Once a month it seemed, with the coming of the full moon, contractors armed with the detailed plans of the base electrical plans would dig into the ground at LSA Anaconda, Iraq, on yet another project, and cut the power lines. The very men that we were paying to improve our base kept separating us from electricity derived from something besides the myriad generators we relied upon. In spite of our best planning, and their best intentions, this scenario repeated itself too many times to be funny. I think that public schools have this same recurring experience.
Where does the power come from for our public schools? In “Is There a Public for Public Schools”, David Mathews conveys that it used to be the public, and should be the public, but that we as an educator collective in America have excluded the public from public education. He argues that it has not been by design, but rather in response to many cultural forces over time. As the organisms of public schools have become increasingly detached from the public, they have become at the same time increasingly more bureaucratic. This further tears down the bridge between schools and the public, as any bureaucracy’s first mission is its continued survival and maintenance of its status quo. Mathews also contends that as the public has resigned itself to role of funder (and not much else) that it is easy for special interest groups to attempt to push their agendas on school boards and administrators, as there are few if any members of the public at large to counter them.
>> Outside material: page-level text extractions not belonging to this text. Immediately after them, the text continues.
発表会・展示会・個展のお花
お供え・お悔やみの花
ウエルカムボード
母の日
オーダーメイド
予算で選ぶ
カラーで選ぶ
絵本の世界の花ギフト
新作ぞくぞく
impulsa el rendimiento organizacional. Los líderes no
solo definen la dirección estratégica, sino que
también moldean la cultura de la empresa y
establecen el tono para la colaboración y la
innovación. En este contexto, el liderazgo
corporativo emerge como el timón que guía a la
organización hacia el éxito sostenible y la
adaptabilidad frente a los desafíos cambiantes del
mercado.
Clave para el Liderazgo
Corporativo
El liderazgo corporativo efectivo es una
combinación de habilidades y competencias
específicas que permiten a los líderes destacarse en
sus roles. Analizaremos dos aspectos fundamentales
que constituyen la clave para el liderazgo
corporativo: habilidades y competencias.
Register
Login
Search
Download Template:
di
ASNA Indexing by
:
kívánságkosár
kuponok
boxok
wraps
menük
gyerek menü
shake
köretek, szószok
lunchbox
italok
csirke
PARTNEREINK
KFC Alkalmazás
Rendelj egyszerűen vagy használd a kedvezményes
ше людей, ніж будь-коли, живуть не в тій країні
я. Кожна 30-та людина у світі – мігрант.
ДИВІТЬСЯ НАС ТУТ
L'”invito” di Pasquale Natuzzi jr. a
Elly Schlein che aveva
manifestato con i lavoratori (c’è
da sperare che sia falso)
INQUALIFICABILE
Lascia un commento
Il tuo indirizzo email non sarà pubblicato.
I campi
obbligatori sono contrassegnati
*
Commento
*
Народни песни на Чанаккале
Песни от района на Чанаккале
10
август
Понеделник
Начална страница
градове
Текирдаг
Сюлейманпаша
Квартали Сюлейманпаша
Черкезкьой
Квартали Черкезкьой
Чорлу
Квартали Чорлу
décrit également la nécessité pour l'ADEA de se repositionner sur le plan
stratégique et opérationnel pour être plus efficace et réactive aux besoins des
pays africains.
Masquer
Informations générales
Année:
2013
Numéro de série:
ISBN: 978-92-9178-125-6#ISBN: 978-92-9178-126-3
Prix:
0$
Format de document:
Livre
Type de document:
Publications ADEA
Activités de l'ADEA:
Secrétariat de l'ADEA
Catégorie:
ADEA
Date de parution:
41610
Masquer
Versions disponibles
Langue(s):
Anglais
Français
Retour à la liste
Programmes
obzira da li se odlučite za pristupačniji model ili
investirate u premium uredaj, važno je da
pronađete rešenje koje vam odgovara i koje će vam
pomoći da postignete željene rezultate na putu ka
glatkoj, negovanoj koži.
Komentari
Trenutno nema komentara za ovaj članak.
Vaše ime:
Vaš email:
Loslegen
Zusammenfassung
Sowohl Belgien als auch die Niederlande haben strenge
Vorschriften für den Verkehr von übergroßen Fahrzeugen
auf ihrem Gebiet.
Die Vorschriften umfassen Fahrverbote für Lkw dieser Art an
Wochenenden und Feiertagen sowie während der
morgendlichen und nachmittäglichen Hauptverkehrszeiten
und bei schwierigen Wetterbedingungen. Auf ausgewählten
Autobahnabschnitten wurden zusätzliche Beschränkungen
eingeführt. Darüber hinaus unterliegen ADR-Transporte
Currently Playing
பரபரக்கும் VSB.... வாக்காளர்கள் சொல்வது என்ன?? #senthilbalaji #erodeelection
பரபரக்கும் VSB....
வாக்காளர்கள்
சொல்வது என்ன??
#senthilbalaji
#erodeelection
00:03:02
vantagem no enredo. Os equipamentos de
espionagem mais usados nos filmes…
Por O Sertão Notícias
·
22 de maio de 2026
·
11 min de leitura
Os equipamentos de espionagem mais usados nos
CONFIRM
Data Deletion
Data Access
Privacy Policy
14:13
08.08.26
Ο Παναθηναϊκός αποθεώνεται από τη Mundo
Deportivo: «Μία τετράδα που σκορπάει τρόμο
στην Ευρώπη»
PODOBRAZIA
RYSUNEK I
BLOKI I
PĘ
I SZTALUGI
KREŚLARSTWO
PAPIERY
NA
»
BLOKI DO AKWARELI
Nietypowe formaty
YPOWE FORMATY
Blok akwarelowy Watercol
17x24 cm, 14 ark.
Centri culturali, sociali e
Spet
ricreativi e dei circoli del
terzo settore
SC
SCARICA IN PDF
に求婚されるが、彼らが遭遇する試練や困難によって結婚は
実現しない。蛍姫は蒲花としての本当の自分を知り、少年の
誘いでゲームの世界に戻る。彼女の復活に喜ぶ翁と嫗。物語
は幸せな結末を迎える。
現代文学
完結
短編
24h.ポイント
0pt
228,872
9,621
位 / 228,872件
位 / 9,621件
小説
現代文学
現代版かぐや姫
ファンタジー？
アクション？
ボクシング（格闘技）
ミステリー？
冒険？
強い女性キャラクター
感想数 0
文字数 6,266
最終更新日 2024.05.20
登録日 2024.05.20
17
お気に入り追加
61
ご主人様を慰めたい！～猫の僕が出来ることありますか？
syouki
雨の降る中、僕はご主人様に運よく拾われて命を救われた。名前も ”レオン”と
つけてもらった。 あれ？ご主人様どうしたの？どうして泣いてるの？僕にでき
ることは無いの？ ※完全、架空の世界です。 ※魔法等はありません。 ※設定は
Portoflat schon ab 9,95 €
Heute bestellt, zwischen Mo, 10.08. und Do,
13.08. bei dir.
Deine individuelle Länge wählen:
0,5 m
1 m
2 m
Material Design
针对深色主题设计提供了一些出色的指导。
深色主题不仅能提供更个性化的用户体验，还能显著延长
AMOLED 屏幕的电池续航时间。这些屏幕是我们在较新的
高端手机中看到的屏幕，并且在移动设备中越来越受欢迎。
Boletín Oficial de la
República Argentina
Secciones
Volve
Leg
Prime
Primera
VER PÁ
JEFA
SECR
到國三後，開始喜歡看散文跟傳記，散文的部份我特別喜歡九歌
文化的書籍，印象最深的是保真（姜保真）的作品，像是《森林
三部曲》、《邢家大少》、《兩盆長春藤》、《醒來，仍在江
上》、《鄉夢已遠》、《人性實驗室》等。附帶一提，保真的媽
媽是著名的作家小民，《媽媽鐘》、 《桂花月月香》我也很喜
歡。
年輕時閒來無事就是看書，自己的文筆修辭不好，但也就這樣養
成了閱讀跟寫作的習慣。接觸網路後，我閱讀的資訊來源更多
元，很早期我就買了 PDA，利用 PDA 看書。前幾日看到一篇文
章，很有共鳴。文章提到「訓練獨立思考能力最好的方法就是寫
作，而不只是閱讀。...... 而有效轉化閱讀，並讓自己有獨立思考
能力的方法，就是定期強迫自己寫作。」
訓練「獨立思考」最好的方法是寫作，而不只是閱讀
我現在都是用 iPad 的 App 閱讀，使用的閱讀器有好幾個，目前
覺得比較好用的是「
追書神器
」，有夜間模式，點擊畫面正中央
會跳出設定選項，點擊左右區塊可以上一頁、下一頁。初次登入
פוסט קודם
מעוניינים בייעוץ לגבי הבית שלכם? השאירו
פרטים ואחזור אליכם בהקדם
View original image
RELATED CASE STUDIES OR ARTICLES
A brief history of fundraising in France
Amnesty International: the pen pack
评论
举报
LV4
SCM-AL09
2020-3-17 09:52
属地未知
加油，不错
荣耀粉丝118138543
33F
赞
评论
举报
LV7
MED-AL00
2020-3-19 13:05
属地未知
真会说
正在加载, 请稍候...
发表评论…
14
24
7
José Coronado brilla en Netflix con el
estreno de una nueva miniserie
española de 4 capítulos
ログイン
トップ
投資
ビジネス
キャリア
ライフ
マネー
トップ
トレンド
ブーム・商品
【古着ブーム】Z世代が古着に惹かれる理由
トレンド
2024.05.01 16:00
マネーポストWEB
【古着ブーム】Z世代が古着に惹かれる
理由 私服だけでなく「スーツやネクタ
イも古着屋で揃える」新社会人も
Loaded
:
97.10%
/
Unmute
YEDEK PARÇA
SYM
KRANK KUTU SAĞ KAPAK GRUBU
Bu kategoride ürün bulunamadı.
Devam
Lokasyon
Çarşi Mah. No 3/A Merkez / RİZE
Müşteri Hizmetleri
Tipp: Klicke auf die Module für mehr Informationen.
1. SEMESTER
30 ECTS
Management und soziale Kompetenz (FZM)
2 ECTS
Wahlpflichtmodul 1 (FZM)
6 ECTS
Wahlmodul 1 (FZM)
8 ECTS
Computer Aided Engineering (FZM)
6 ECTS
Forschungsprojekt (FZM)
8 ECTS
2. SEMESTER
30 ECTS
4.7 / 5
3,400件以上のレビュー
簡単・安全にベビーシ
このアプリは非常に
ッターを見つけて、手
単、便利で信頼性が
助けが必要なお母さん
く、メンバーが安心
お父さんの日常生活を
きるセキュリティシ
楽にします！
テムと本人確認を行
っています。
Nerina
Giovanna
This too has led to school administrators becoming more insular and protective of their domains, which further exacerbates the problem.
So how do we get the power back on?
As educators that run government (taxpayer) funded schools, I believe that we have an obligation to make them once again public. The work will be very hard, as much of state sponsored schools’ interaction with the public has been with our hand out, or in asking for token involvement to satisfy federal mandates. Much of the public is convinced that we are too complex and too far gone to be saved, and that we are too protectionist for them to truly engage with. Like I told the graduating class of Pilot Rock in 1998, you have to put yourself in good dirt (meaning healthy and nurturing surroundings) if you are a plant. Our digging needs to go deeper than the conversation of what needs fixing with schools. Mathews would say we need to engage our public in a conversation of why we have public schools, and what do we want for them to be.